**Your objective**
Begin at the line below that holds "See All 13 Reviews" and end at the line that holds "Review Syndication Posts", transcribing each line exactly and skipping any picture.

======== Data records

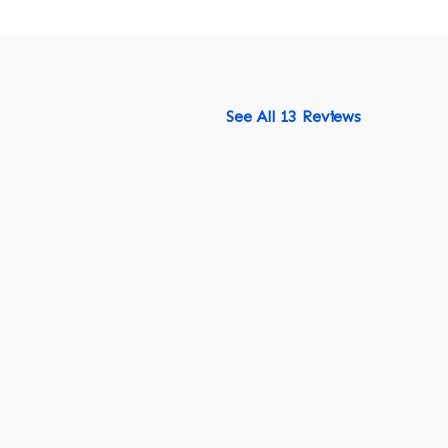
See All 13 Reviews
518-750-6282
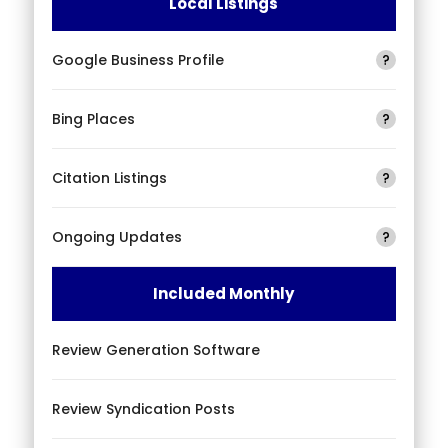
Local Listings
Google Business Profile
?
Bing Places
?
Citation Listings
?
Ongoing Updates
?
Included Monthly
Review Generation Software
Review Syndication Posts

================
======== Data records

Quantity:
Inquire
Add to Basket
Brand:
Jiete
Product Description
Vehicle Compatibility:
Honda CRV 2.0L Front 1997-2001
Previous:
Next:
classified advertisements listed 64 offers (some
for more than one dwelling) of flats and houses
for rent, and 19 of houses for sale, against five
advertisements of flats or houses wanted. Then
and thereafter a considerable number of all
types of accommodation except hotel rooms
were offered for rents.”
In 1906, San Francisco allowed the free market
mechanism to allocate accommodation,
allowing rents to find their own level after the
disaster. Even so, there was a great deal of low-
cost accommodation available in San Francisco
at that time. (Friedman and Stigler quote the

================
======== Data records

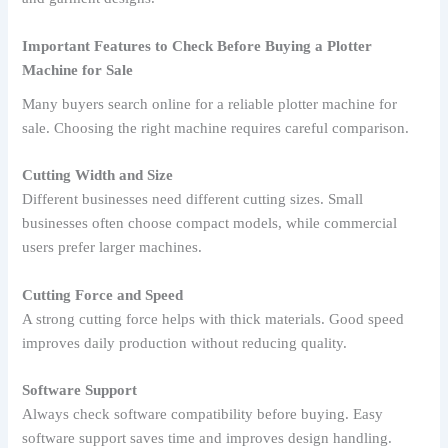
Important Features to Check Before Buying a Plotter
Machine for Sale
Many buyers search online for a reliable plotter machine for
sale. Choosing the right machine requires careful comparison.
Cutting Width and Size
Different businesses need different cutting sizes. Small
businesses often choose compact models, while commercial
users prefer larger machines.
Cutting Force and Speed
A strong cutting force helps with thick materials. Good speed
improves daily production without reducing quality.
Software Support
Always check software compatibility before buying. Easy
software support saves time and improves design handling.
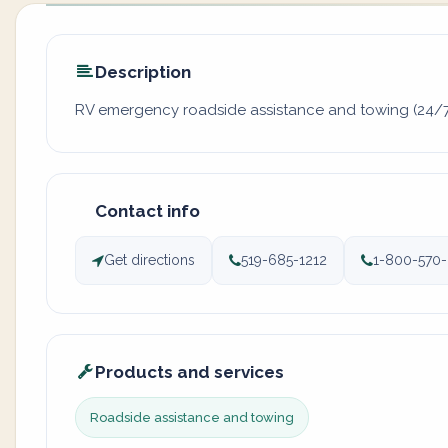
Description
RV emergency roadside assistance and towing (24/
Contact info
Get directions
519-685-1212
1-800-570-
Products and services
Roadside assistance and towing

================

**Response to the exercise**
See All 13 Reviews
518-750-6282
Local Listings
Google Business Profile
?
Bing Places
?
Citation Listings
?
Ongoing Updates
?
Included Monthly
Review Generation Software
Review Syndication Posts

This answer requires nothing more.